The sheer amount of documents and the way they’re presented cheapens the very idea of meaning. A single document can have as many interpretations as there are languages in the universe. And the very nature of the tower guarantees that for every thing that is said, the opposite is said, and every iteration in between. Why did the builders of this expansive archive of knowledge include facts that must be false? And how is one to determine true from false? Do these documents have to be correlated with something real outside the tower in order to be considered true? What, then, can be said of more abstract truths? Perhaps the ‘false’ facts simply occurred at another place and in another time. Maybe the infinitude of this tower, at the very least, correlates to the infinitude of the universe. In which case, it’s all true.
And even this pales in comparison to the infinitude of my mind…
When I do find the tower, it will be worth it. I’ll lay my eyes on a sight no creature has seen in a million years. I’ll explore the tower and discover information that precedes any civilization alive today. I alone will oversee every true fact and every false fact and every true perception of false facts and every false conception of true facts and for as long as I’m there, I will be the arbiter of what is true and what is real, and if that’s all of it, so be it. The triumph, the greatness. This tower is my light at the end of the tunnel. And when I’m done, I will return home having passed through the light at the end of the tunnel, wholly enlightened, unburdened by the trivialities of real and not real because I know all and I accept all and this will be my gift to the world.
So far this journey has been long and fruitless. But I remind myself that it’s only been a year and change since I left Earth; the rest of the time has just been me, stuck in my head, moving through time at a different pace. Years and years pass and I have years and years to go and it’s all spent in isolation.
Thoughts come and go and I don’t know where they come from and I don’t know where they go to, but it’s certainly not me anymore. In order to hold on to some semblance of myself, I repeat my life’s story over and over. I recall my childhood, my family and friends, my career, bosses I liked and disliked, girlfriends, my ex-wife. I recount American history and world history and all the animals I can think of.

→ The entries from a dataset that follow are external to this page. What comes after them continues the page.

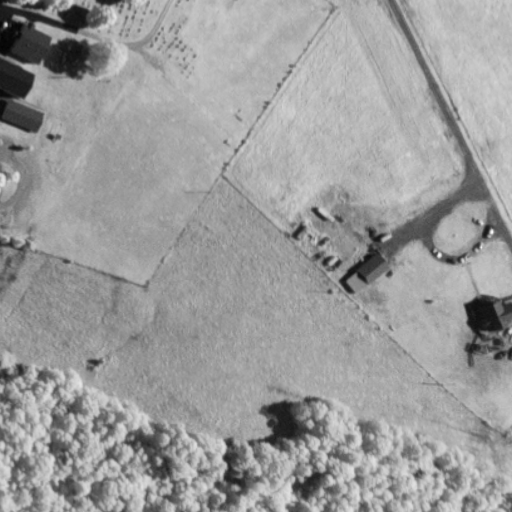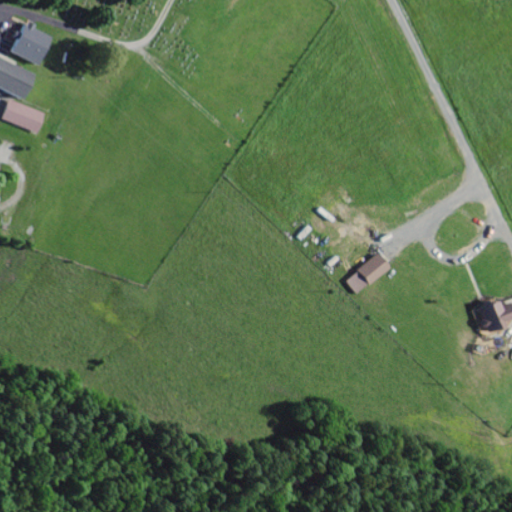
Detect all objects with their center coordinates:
building: (33, 45)
building: (15, 79)
building: (24, 117)
building: (368, 275)
building: (495, 319)
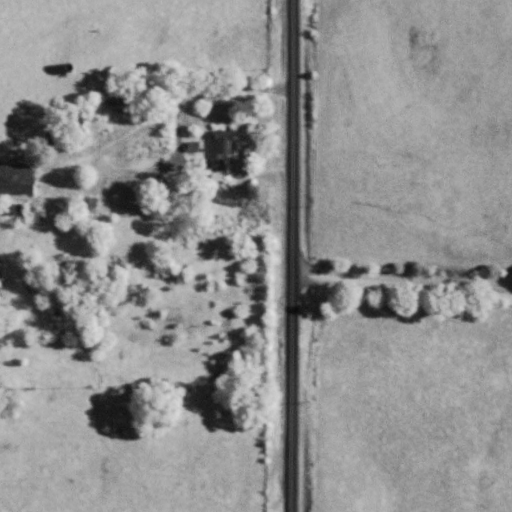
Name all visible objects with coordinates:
building: (109, 97)
building: (219, 155)
building: (16, 190)
building: (7, 214)
road: (291, 256)
road: (401, 275)
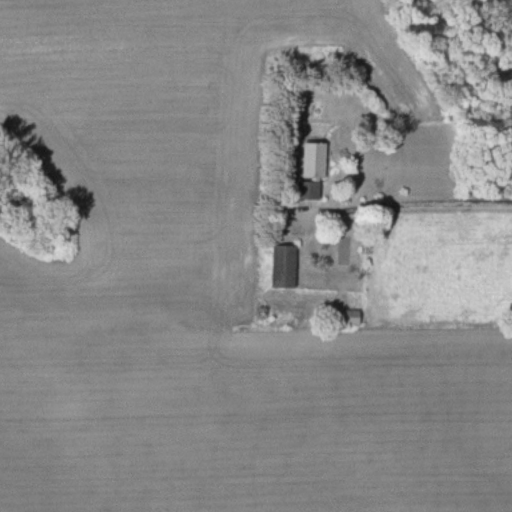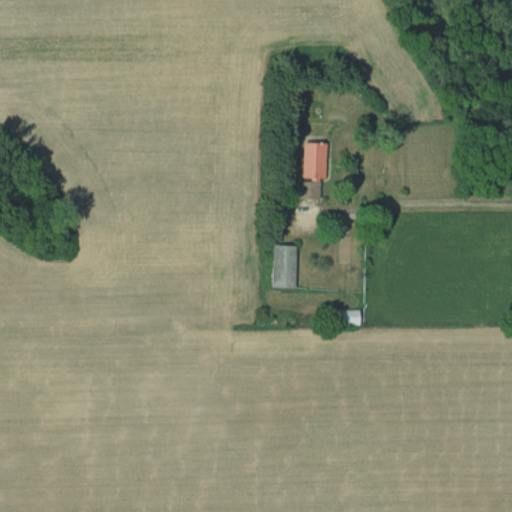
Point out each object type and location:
building: (308, 172)
road: (434, 209)
building: (279, 266)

And I tell myself this story—the story of how I ended up here, on this ship, alone, in the vast emptiness of space, hurdling toward a fantasy. I tell myself all these stories to remember what little facts I can, but I know every time I tell a story it’s a little different from the last, and I don’t know how many times I’ve repeated myself.
I hacked time and lost all sense of reality. I spend my time staring at the screen before me, hoping my scanners pick up a hint of the Tower of Knowledge, scrolling and scanning in all directions. Scrolling, scrolling. Searching for knowledge. Seeing nothing. Scrolling and scanning and scrolling and filling the void with babel in this endless wakeful night.